You can almost hear the contempt in someone’s voice as they say it. Historically, however, there have been Christians that used the prospect of Heaven as an excuse to “check out” of the world around them. Either pulling away as an individual or into a small community, some have sought to distance themselves from the messiness of a sinful world and just wait until God takes them away to Heaven.
However, I think us modern believers have over-reacted in an attempt to avoid being labeled as “too heavenly minded”. We’re afraid of being labeled as a dreamer or looked at as someone who’s trying to escape the real issues facing us in the here and now. So we tend to not think about the next life all that much…
This is what Paul told the Colossians about where their minds should be focused:
Colossians 3:1-4
So if you have been raised with the Messiah, seek what is above, where the Messiah is, seated at the right hand of God. Set your minds on what is above, not on what is on the earth. For you have died, and your life is hidden with the Messiah in God.
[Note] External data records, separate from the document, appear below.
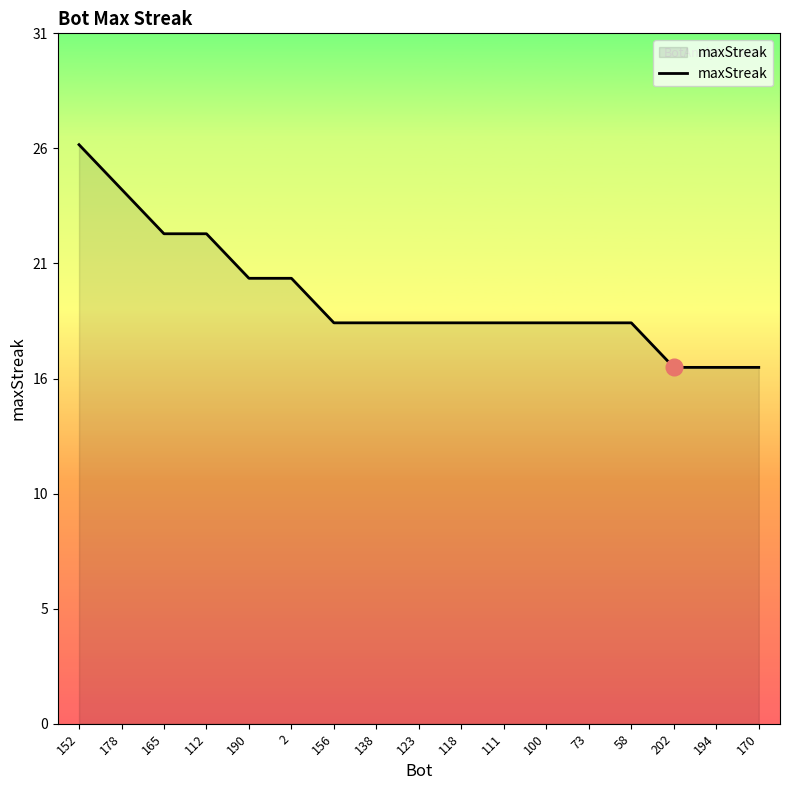

Is this an area chart (filled region under the line)?

Yes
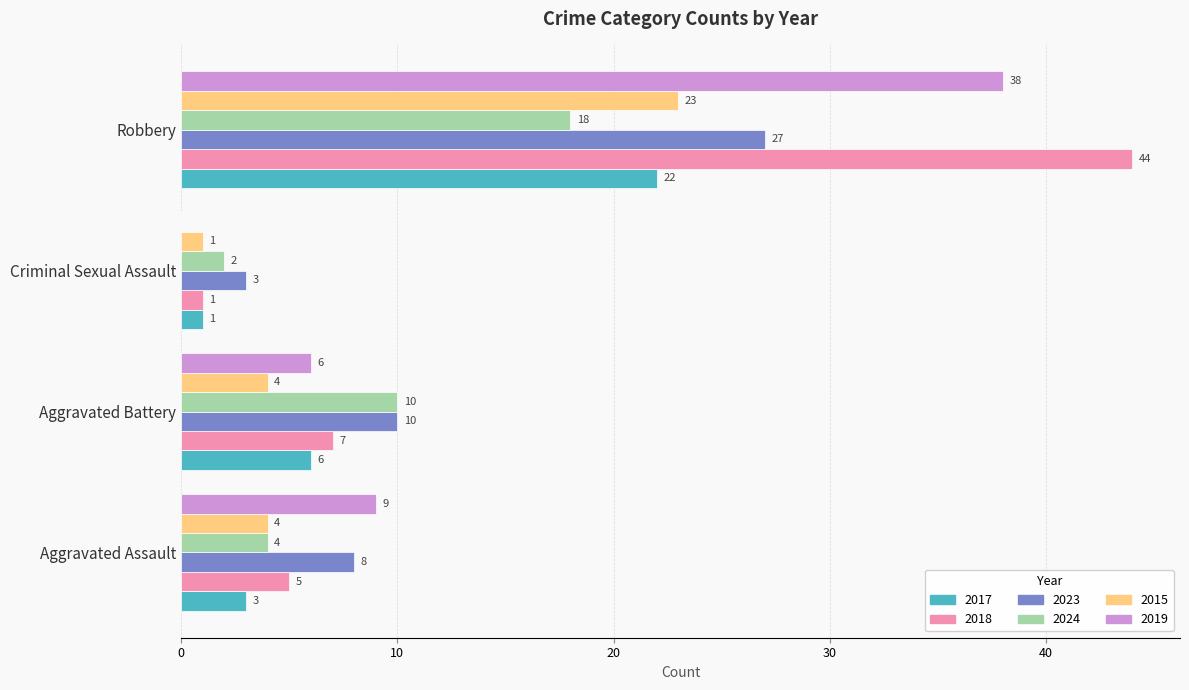

The 2019 series shows 0 at Criminal Sexual Assault. True or false?

True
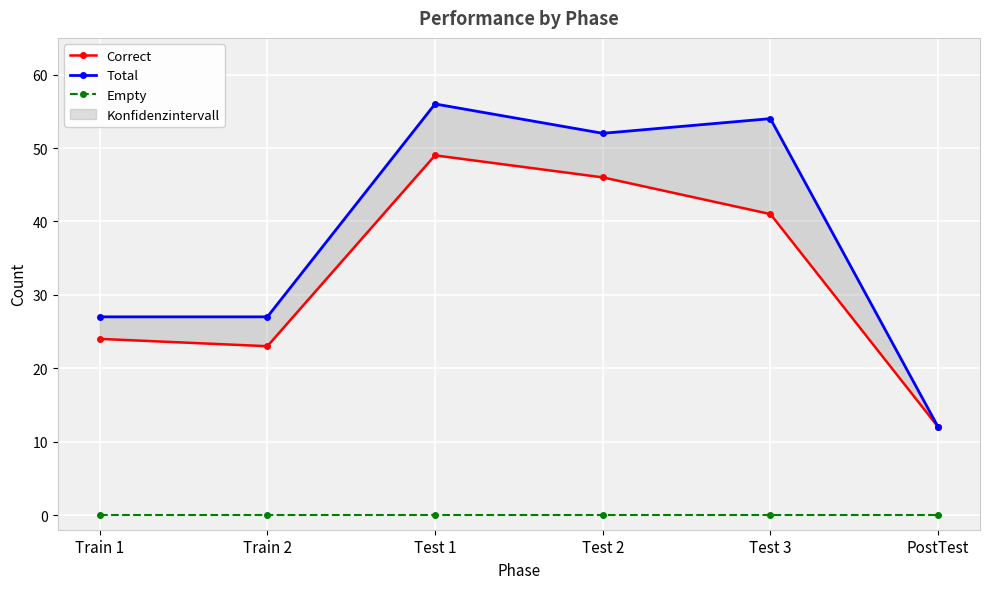

Which series changed the most between Train 1 and Test 3?

Total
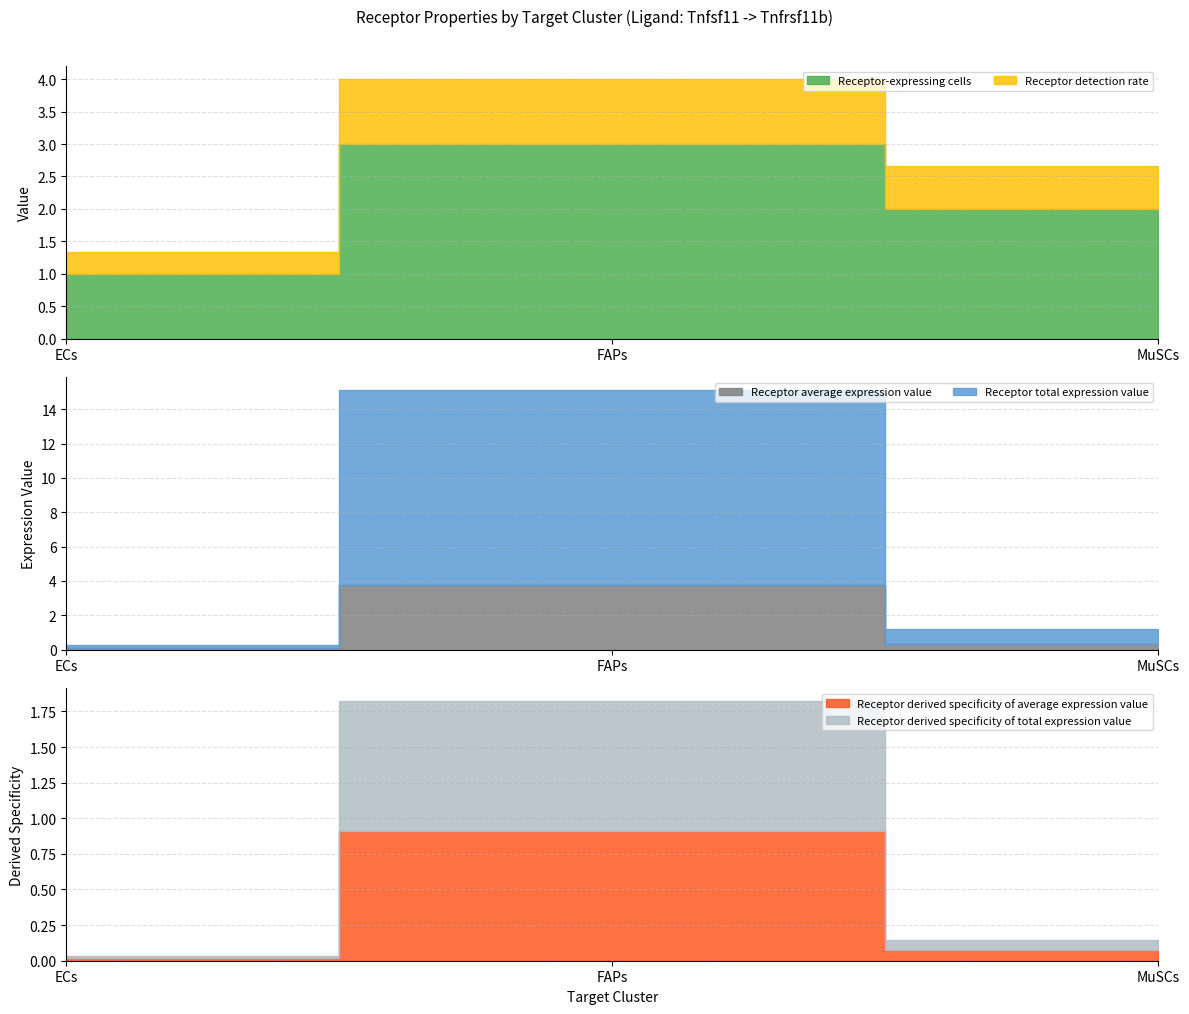

At which category is the sum across all series the highest?

FAPs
When the Messiah, who is your life, is revealed, then you also will be revealed with Him in glory.
As we continue to read Paul’s letter, we will see him give the Colossian believers a wide variety of practical ways to live out their heavenly minded-ness. So we can’t just pull these verses out and claim that this allows us to forsake the world and world’s problems. Paul’s point here is that our focus in life matters. In fact, any earthly good we do accomplish will be because we have aligned our perspective with God’s perspective. His aim is to reach for sinners, and we can partner with Him as He continues to do so.
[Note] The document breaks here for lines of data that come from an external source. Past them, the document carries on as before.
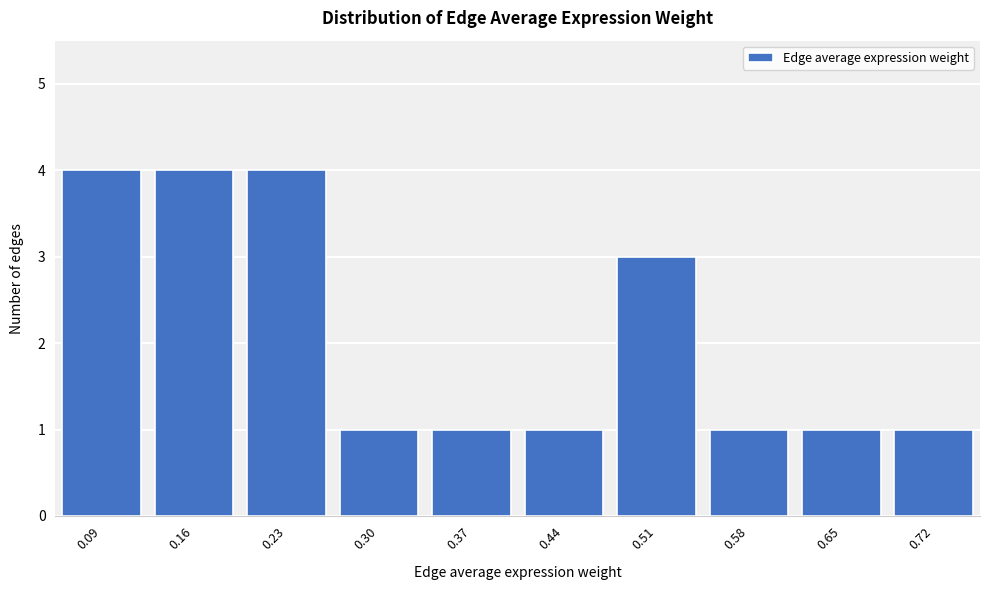

Reading left to right, extract all data points from this chart.

0.09=4	0.16=4	0.23=4	0.30=1	0.37=1	0.44=1	0.51=3	0.58=1	0.65=1	0.72=1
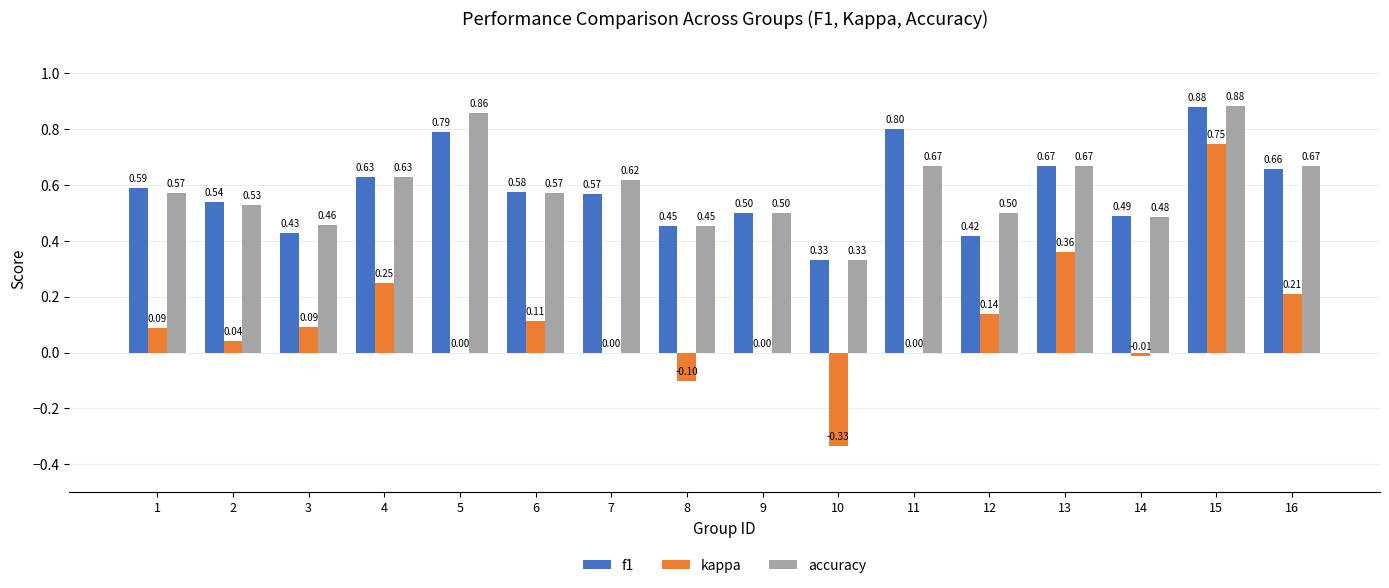

At which label does kappa first exceed 0?

1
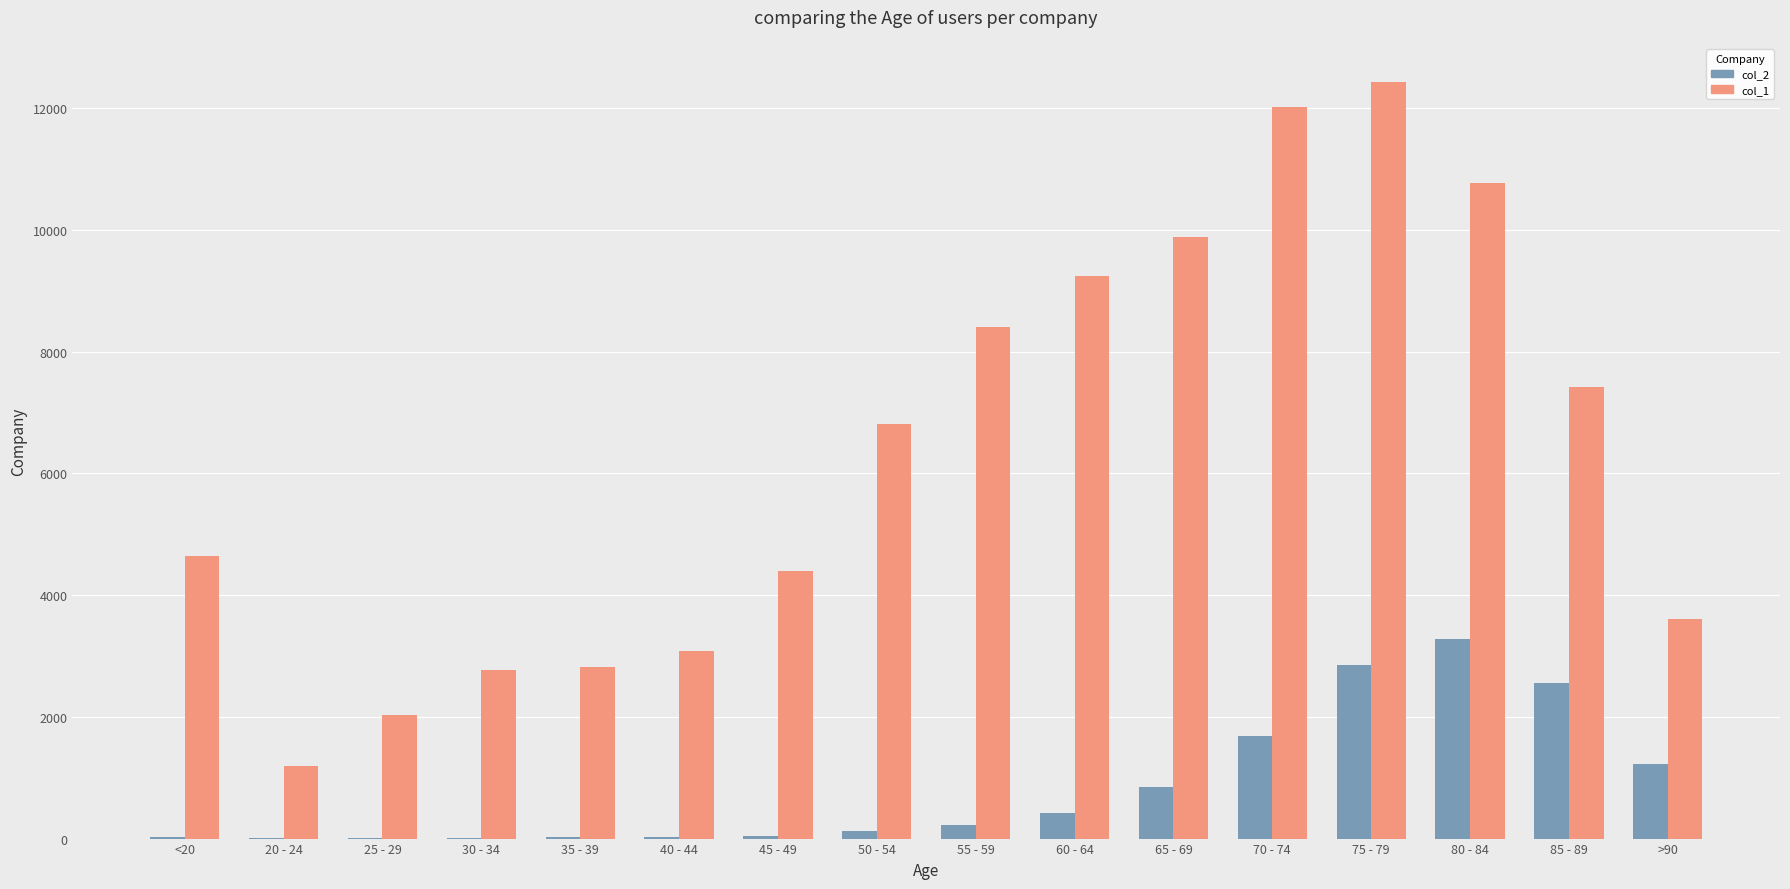

The col_2 series shows 4584 at 85 - 89. True or false?

False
C.S. Lewis saw a similar issue in the church of his day:
A continual looking forward to the eternal world is not (as some modern people think) a form of escapism or wishful thinking, but one of the things a Christian is meant to do. It does not mean that we are to leave the present world as it is. If you read history you will find that the Christians who did most for the present world were just those who thought most of the next. The Apostles themselves, who set on foot the conversion of the Roman Empire, the great men who built up the Middle Ages, the English Evangelicals who abolished the Slave Trade, all left their mark on Earth, precisely because their minds were occupied with Heaven. It is since Christians have largely ceased to think of the other world that they have become so ineffective in this [one].
We modern believers are too focused on ourselves, and that clouds up our ability see the earth from God’s perspective. Much of our time is taken up trying to “discover” ourselves or somehow project an image of ourselves into the world around us. We will continue middling around and being unfulfilled until we seek what is above, realizing that our life is hidden in the Messiah.
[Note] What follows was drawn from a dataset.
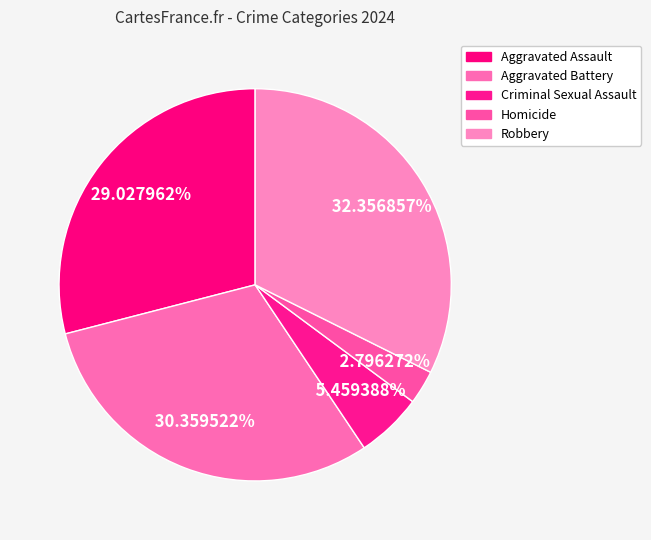

How many slices are in this pie chart?

5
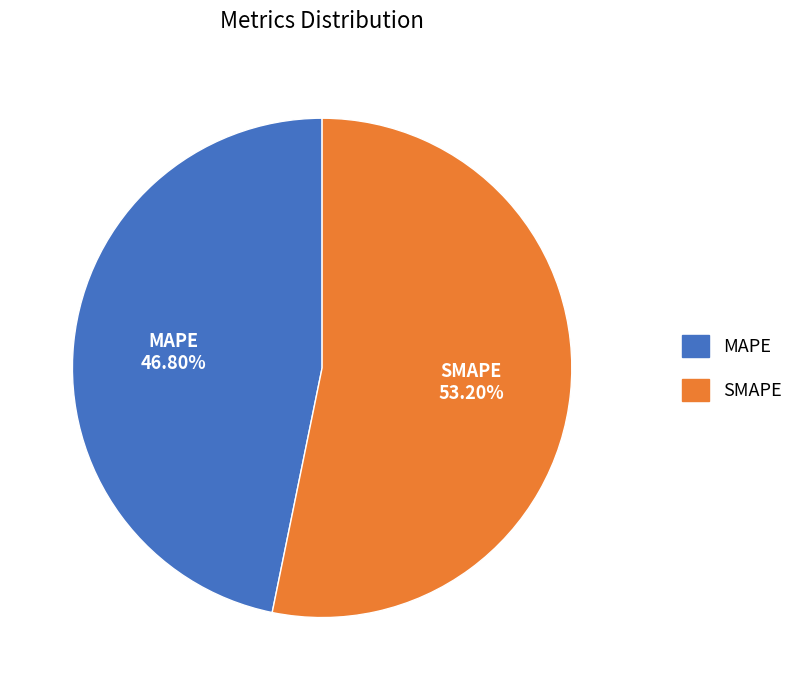

Is it true that MAPE is 39% of the pie?

False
I take a lot of comfort in Paul’s last statement – When the Messiah, who is your life, is revealed, then you also will be revealed with Him in glory.
Jesus won’t be fully revealed to the entire world until He returns. Since His revealing is still in the future, that means the full revealing of my identity is also still in the future. On that day, we will be shown as the ones so loved by God…because we will be with Him in glory. My mind swirls with wonder just thinking about and desiring that day.
However, until then…we need to keep our minds fixed on what is above and love those around us, just like our Messiah does.